‘Social Movements 2.0’, an article by Brendan Smith, Tim Costello, and Jeremy Brecher from Global Labor Strategies in the last issue of The Nation, presents a good, skeptical, and practically grounded take on the challenges facing online-assisted activism today.
They rightly point out that organizing 2.0 isn’t fundamentally different from organizing 1.0 in terms of the logics at play–social movements have always been about networking, the articulation of shared points of identification, and the definition of shared goals. What is different is that more and more social relations have technical components. The web is becoming a mundane technology, and just as we don’t distinguish between mail- and telephone-organizing, we shouldn’t distinguish between offline- and online organizing per se, but see off- and online pratices as modules that need to work together.
They also point to the fact that increasingly internet-assisted organizing is dependent on tools that are under a mixture of state and commercial control, control exercised mainly from the commanding heights of the post-industrial world, i.e., the U.S. and the European Union. That’s not a problem if a movement is engaged in non-transgressive action or is organizing against a technologically inept and resource-poor authoritarian regime. But if it is up against the powers that be in the Western world, the promise of online tools may be compromised (the article offers examples), and just as many movements in the past found it necessary to found their own papers and develop their own networks for the dissemination of mail, some movements will need to think about their potential dependence on Facebook and other corporate platforms.

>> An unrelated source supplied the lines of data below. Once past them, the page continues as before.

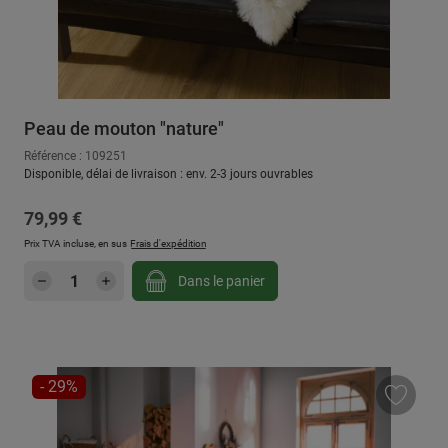
Peau de mouton "nature"
Référence : 109251
Disponible, délai de livraison : env. 2-3 jours ouvrables
Prix régulier :
79,99 €
Prix TVA incluse, en sus
Frais d'expédition
Quantité de produit : Entrez la quantité sou
Dans le panier
RÉDUCTION
- 29%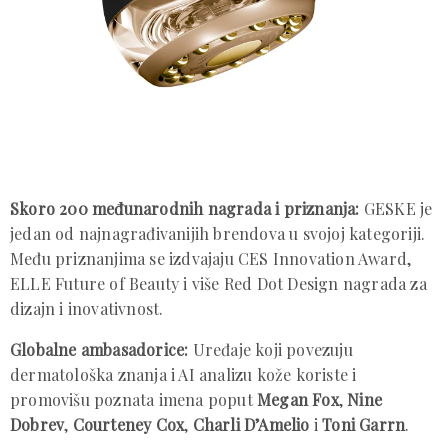
Skoro 200 međunarodnih nagrada i priznanja:
GESKE je
jedan od najnagrađivanijih brendova u svojoj kategoriji.
Među priznanjima se izdvajaju CES Innovation Award,
ELLE Future of Beauty i više Red Dot Design nagrada za
dizajn i inovativnost.
Globalne ambasadorice:
Uređaje koji povezuju
dermatološka znanja i AI analizu kože koriste i
promovišu poznata imena poput
Megan Fox
,
Nine
Dobrev
,
Courteney Cox
,
Charli D’Amelio
i
Toni Garrn
.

I like and respect the work of Clay Shirky, the main source for many of the five advantages of new media that they point out in the article. They basically are that various internet elements afford (1) group formation, (2) scale and amplification, (3) interactivity, (4) the destruction of hierarchies, and (5) low-cost organizing through cheap tools.

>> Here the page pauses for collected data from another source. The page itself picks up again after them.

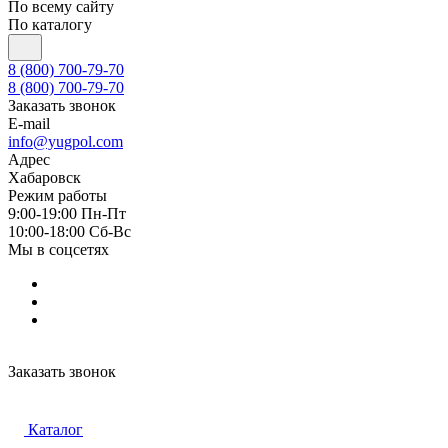
По всему сайту
По каталогу
8 (800) 700-79-70
8 (800) 700-79-70
Заказать звонок
E-mail
info@yugpol.com
Адрес
Хабаровск
Режим работы
9:00-19:00 Пн-Пт
10:00-18:00 Cб-Вс
Мы в соцсетях
Заказать звонок
Каталог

I will only add here, as I have argued before, that it is crucial to keep in mind that all five affordances are double-edged, in that they carry their own associated costs. Even if the barriers to entry are coming down, we have to recognize that they whole economics of communications seems to be changing, and that that involves new challenges as well as promises.
So what are the liabilities that come with the five affordances? (1) larger groups generates more internal communications, which requires processing or can generate problems and friction, and lower barriers to group-formation encourage fragmentation, why build a rainbow-coalition when we can apparently each have our own group with little overhead? (2) amplification generates more communication, which again face the limitations of the attention economy, (3) interactivity, and the expectation of interactivity, generates further transaction costs, (4) hierarchies and old heritage institutions, even within movements themselves, are unlikely to walk quietly into the night, and will fight back, generating new problems, and (5) cheap tools means that no one feels obliged to chose and stick to one platform, generating a curious form of fragmentation peculiar to cheap communications platforms, where people use multiple platforms at once without coordinating effectively.
This discussion is not about being a techno-utopian or a techno-pessimist, but about techno-realism, carefully considering the variable practical implications for organizing of our increasingly technically augmented social life.